RTX Spark targets developers, creators, and power users who need to run advanced AI workloads, graphically intensive creative applications, and agent-based tasks locally, without relying on cloud infrastructure. Microsoft worked directly with NVIDIA to optimize Windows scheduling, memory management, and thermal controls for the chip’s heterogeneous architecture. Workload profile scheduling enables the Windows scheduler to distribute tasks more efficiently across all 20 cores, while the Microsoft Power and Thermal Framework maximizes performance-per-watt under sustained workloads.

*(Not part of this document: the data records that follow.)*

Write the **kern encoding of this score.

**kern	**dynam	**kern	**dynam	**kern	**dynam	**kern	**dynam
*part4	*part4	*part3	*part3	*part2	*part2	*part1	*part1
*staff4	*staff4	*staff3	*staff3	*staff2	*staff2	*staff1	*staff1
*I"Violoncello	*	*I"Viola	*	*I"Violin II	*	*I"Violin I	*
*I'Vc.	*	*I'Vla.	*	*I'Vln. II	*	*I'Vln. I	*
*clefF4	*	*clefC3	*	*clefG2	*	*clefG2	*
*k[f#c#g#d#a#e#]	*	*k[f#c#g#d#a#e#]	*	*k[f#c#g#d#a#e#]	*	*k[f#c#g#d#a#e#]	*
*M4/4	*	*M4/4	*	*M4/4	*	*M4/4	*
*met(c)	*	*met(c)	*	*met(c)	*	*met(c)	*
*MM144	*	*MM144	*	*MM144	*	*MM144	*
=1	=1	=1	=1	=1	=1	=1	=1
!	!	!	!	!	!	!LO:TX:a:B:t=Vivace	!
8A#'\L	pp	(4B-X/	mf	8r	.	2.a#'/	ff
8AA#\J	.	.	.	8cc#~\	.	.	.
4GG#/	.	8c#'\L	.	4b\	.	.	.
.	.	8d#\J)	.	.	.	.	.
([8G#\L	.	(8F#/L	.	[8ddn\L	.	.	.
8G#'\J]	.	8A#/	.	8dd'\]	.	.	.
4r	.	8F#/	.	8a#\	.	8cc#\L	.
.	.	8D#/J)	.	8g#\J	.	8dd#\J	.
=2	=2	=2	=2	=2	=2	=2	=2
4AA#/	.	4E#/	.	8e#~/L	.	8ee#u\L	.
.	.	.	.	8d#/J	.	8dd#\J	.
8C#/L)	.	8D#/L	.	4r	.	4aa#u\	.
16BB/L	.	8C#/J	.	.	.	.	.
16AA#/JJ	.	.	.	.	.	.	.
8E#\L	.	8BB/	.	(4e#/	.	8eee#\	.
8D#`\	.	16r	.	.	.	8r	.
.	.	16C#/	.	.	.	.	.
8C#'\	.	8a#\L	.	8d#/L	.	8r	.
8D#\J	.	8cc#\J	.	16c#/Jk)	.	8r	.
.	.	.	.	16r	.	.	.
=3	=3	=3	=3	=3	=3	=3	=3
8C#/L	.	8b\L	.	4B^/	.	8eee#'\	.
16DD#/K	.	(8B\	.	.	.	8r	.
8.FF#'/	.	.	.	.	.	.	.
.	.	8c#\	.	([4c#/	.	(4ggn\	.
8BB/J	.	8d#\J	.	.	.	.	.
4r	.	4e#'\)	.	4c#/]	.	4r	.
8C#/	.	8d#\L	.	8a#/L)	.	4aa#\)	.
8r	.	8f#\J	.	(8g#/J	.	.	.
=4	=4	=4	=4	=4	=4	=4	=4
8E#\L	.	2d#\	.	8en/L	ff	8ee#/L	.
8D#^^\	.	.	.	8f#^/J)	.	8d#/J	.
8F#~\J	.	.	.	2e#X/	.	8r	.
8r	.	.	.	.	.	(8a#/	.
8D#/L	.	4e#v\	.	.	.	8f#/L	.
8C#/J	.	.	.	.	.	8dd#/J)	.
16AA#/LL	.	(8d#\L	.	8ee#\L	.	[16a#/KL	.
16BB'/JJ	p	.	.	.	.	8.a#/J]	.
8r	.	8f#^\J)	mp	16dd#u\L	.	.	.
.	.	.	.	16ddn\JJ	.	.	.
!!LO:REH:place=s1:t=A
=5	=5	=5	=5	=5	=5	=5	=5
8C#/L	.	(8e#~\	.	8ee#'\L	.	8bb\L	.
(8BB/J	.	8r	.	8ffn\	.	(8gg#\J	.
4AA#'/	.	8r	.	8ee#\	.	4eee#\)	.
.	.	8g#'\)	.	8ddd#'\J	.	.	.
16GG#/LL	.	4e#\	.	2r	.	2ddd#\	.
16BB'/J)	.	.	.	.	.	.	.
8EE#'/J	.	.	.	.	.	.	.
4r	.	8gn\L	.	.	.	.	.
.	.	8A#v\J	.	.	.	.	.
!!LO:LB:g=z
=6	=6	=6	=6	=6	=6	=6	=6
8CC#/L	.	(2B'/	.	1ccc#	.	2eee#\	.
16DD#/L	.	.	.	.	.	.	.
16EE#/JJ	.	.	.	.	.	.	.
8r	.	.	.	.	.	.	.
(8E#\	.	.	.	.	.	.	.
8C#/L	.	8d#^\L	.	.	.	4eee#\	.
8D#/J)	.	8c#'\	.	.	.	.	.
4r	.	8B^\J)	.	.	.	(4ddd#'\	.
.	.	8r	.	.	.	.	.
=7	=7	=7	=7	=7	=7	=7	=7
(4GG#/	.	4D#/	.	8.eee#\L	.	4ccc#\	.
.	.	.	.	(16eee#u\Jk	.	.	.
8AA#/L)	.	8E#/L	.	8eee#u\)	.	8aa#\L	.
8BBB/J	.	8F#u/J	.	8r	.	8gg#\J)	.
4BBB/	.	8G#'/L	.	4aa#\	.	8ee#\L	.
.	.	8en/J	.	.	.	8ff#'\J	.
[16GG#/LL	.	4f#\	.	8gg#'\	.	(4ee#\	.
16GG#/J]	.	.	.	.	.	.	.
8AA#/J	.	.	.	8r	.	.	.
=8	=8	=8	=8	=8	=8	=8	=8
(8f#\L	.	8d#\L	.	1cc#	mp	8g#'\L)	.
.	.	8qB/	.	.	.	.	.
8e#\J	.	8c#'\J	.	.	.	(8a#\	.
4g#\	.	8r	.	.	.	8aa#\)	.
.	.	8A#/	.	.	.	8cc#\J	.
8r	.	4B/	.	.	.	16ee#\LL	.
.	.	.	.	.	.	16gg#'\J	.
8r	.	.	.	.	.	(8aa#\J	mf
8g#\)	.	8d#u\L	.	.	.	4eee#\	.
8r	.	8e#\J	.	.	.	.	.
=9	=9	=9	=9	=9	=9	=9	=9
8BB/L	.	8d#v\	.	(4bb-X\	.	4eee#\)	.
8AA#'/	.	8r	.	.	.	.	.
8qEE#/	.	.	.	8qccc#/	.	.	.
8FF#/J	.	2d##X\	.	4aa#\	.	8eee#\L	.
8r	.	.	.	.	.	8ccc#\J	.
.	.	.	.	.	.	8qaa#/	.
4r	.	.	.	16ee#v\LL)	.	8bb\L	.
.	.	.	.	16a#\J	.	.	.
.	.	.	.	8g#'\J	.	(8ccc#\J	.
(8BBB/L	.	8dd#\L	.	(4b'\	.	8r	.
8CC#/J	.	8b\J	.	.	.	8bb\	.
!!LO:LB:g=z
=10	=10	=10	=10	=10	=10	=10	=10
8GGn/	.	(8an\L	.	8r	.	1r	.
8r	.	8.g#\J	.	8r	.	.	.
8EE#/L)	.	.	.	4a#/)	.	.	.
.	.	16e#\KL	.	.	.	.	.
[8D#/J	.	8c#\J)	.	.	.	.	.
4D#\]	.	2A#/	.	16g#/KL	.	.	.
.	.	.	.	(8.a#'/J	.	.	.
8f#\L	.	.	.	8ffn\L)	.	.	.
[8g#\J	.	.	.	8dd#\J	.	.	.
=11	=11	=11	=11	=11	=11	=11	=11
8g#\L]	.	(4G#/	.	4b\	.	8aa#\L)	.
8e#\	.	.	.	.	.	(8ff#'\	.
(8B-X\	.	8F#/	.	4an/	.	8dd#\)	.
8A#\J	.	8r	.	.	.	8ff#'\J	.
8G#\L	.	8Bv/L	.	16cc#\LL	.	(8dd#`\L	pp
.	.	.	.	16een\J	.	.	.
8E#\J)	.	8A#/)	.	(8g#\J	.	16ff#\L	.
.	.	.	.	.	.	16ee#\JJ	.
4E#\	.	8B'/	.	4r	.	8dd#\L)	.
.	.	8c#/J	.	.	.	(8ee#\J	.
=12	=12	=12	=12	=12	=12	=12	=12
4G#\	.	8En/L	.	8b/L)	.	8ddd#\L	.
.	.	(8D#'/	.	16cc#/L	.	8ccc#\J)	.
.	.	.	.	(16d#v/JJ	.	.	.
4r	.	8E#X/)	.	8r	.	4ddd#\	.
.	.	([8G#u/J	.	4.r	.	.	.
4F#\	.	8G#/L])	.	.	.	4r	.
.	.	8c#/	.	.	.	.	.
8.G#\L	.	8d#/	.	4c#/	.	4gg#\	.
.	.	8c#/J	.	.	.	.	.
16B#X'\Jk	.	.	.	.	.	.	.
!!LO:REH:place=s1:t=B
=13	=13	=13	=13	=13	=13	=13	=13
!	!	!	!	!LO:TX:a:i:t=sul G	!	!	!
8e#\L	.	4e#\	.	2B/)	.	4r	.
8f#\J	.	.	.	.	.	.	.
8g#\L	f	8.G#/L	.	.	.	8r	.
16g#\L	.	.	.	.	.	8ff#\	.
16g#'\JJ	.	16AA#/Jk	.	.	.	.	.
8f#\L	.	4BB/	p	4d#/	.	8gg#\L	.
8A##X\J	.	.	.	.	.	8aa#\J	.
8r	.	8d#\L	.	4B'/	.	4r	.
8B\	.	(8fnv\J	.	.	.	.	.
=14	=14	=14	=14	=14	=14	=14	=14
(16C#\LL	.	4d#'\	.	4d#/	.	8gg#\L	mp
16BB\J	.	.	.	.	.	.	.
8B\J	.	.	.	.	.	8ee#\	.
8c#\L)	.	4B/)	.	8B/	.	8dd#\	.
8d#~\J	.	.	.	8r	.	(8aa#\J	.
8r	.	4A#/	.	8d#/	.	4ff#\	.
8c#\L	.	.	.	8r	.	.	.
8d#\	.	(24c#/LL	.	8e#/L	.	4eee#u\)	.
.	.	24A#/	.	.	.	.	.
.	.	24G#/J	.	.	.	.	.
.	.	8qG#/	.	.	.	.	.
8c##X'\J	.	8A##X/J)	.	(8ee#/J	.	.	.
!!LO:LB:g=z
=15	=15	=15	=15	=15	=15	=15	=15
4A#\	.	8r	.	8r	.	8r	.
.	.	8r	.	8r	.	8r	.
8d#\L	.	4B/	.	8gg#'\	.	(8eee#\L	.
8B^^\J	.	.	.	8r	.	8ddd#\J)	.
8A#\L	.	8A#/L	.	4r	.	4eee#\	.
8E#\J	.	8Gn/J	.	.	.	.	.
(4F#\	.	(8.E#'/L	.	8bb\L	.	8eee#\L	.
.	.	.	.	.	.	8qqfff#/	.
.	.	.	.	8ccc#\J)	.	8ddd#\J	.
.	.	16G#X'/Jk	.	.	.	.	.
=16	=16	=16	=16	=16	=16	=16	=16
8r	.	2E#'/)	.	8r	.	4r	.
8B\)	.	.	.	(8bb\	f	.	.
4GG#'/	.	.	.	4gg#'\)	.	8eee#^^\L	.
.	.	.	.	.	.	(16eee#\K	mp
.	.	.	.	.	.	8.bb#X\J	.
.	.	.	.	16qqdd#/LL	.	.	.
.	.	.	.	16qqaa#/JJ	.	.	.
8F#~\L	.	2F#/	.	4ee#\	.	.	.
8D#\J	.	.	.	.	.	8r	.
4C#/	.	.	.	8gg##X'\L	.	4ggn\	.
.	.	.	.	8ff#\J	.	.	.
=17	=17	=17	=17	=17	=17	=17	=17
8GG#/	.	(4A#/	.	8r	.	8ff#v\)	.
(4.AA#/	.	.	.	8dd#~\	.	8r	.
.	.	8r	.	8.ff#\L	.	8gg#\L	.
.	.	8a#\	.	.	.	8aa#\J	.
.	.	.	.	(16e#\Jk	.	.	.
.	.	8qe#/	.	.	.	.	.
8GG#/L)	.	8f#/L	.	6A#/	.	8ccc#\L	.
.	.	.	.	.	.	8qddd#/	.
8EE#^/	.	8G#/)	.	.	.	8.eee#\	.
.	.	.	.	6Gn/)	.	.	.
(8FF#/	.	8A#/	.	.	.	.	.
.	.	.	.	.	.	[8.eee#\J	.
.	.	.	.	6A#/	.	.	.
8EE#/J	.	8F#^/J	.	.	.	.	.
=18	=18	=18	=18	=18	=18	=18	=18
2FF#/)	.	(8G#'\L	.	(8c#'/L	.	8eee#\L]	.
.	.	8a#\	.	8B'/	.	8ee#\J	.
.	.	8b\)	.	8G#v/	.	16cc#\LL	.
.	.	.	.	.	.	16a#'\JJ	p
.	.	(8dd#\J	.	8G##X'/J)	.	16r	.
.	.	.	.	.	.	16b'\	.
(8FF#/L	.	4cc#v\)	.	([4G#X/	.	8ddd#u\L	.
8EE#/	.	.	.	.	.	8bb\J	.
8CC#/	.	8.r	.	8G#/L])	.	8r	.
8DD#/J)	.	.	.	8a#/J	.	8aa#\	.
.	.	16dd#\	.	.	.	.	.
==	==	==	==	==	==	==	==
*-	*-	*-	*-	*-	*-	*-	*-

The unified memory architecture unlocks a significant capability jump for local AI. Systems with up to 128GB allow developers to load large language models entirely on-device, run complex rendering projects, and build agentic workflows that previously required cloud compute. Microsoft separately confirmed that NVIDIA will bring NVIDIA OpenShell to Windows, with Hermes Agent and OpenClaw integrating new Windows security and containment primitives for safe, local agent execution.
App ecosystem support at launch includes Blender, DaVinci Resolve, Photoshop, Premiere, CapCut, GitHub Copilot, Claude Code, Cursor, ComfyUI, and CUDA-accelerated PyTorch. Riot Games confirmed League of Legends and VALORANT will run on RTX Spark, and PUBG: Battlegrounds, Alan Wake 2, and Naraka: Bladepoint also confirmed compatibility.
RTX Spark-powered Copilot+ PCs will launch this fall from Microsoft Surface, ASUS, Dell, HP, Lenovo, and MSI. Microsoft also announced a longer-term roadmap scaling Windows from RTX Spark laptops up to the NVIDIA DGX Station for Windows, powered by the GB300 Grace Blackwell Ultra Desktop Superchip, which the company frames as putting a trillion-parameter AI supercomputer on every enterprise desk.